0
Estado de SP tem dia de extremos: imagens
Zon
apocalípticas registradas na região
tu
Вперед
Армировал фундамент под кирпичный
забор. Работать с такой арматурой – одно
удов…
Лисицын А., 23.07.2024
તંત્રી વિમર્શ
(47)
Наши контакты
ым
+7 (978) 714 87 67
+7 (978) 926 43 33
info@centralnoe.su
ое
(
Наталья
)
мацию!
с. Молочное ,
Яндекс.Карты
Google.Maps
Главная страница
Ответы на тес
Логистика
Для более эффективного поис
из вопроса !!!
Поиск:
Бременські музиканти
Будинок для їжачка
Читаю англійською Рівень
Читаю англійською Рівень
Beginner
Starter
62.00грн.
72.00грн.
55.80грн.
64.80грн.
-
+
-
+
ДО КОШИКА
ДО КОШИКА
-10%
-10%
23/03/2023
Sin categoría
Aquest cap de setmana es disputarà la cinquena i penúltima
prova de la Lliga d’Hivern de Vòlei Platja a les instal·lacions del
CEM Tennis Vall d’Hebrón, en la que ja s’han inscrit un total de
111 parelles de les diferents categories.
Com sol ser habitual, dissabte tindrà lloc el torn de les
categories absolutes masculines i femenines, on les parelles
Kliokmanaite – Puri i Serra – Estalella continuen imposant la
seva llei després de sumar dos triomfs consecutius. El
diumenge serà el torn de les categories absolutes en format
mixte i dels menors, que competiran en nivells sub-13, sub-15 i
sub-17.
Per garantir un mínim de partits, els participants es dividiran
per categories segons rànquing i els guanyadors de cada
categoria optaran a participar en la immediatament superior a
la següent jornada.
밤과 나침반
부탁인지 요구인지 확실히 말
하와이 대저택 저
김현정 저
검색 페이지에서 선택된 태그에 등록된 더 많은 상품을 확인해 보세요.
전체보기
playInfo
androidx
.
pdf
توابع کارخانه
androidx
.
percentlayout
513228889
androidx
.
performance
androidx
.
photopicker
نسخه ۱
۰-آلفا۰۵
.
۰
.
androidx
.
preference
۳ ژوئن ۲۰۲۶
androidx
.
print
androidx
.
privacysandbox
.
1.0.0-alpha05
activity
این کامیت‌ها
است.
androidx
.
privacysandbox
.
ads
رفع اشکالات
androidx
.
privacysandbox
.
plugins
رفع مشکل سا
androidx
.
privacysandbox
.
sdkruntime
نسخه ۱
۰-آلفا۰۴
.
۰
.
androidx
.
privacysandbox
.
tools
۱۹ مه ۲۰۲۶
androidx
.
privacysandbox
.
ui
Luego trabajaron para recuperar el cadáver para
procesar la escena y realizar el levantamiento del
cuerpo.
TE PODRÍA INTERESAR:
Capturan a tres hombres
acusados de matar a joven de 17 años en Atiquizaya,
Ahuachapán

- - -

Each line from the top of the records above through the line containing "Яндекс.Карты" needs to be transcribed exactly, and no line after it.

0
Estado de SP tem dia de extremos: imagens
Zon
apocalípticas registradas na região
tu
Вперед
Армировал фундамент под кирпичный
забор. Работать с такой арматурой – одно
удов…
Лисицын А., 23.07.2024
તંત્રી વિમર્શ
(47)
Наши контакты
ым
+7 (978) 714 87 67
+7 (978) 926 43 33
info@centralnoe.su
ое
(
Наталья
)
мацию!
с. Молочное ,
Яндекс.Карты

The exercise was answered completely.